Eileen Mary Ure (18 February 1933 - 3 April 1975) was a Scottish actress of stage and film.
Born in Glasgow where she studied at the School of Drama Ure was the daughter of civil engineer Colin McGregor Ure and Edith Swinburne. She went to the independent Mount School in York and went on to train for the stage at the Central School of Speech and Drama in London. Known for her beauty, Ure began performing on the London stage and quickly developed a reputation for her abilities as a dramatic actress.
While starring in John Osborne's play Look Back in Anger she began a relationship with the married Osborne; after he obtained a divorce they married in 1957. Ure went to New York City in 1958 to star in the Broadway production of Look Back in Anger and earned a Tony Award nomination for best dramatic actress. The highly successful play was translated to film and Ure reprised her role alongside Richard Burton. But her marriage to the womanizing John Osborne was already in difficulty and in 1959 she began an affair with actor Robert Shaw while they costarred in The Changeling at London's Royal Court Theatre. She gave birth to a son, naming him Colin Murray Osborne despite his physical resemblance to Shaw. She married Shaw on 13th April 1963 and as a married couple they legally adopted Colin who then became Colin Murray Shaw. The couple went on to have three more children.
In 1960 she appeared in the film Sons and Lovers and was nominated for both the Golden Globe Award and the Academy Award for Best Supporting Actress. In 1960 she took time off to begin a family, returning to motion pictures in the sci-fi drama The Mind Benders (1962) starring Sir Dirk Bogarde in which she provided a wonderfully layered performance. In 1967 Ure appeared in a film with her husband Robert Shaw. The following year she teamed up again with Richard Burton and Clint Eastwood in the box office success Where Eagles Dare. Then in 1968 she appeared with Shaw as his wife in Custer of the West.

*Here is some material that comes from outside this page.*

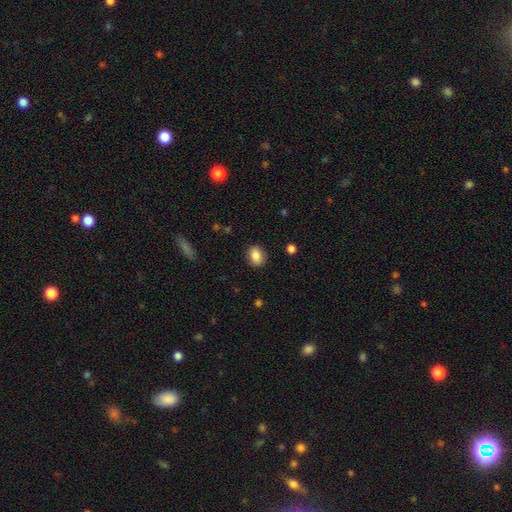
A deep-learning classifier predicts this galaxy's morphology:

Ure did not return to film for another five years, although she did perform on stage. However her personal life was in turmoil and her growing alcoholism affected her career to the point she was fired from the 1974 pre-Broadway production of Love for Love and was replaced by her understudy Glenn Close.
In April of 1975 she appeared on the London stage with Honor Blackman and Brian Blessed and, after a disastrous opening night, died as the result of an overdose of alcohol and barbiturates. She was 42.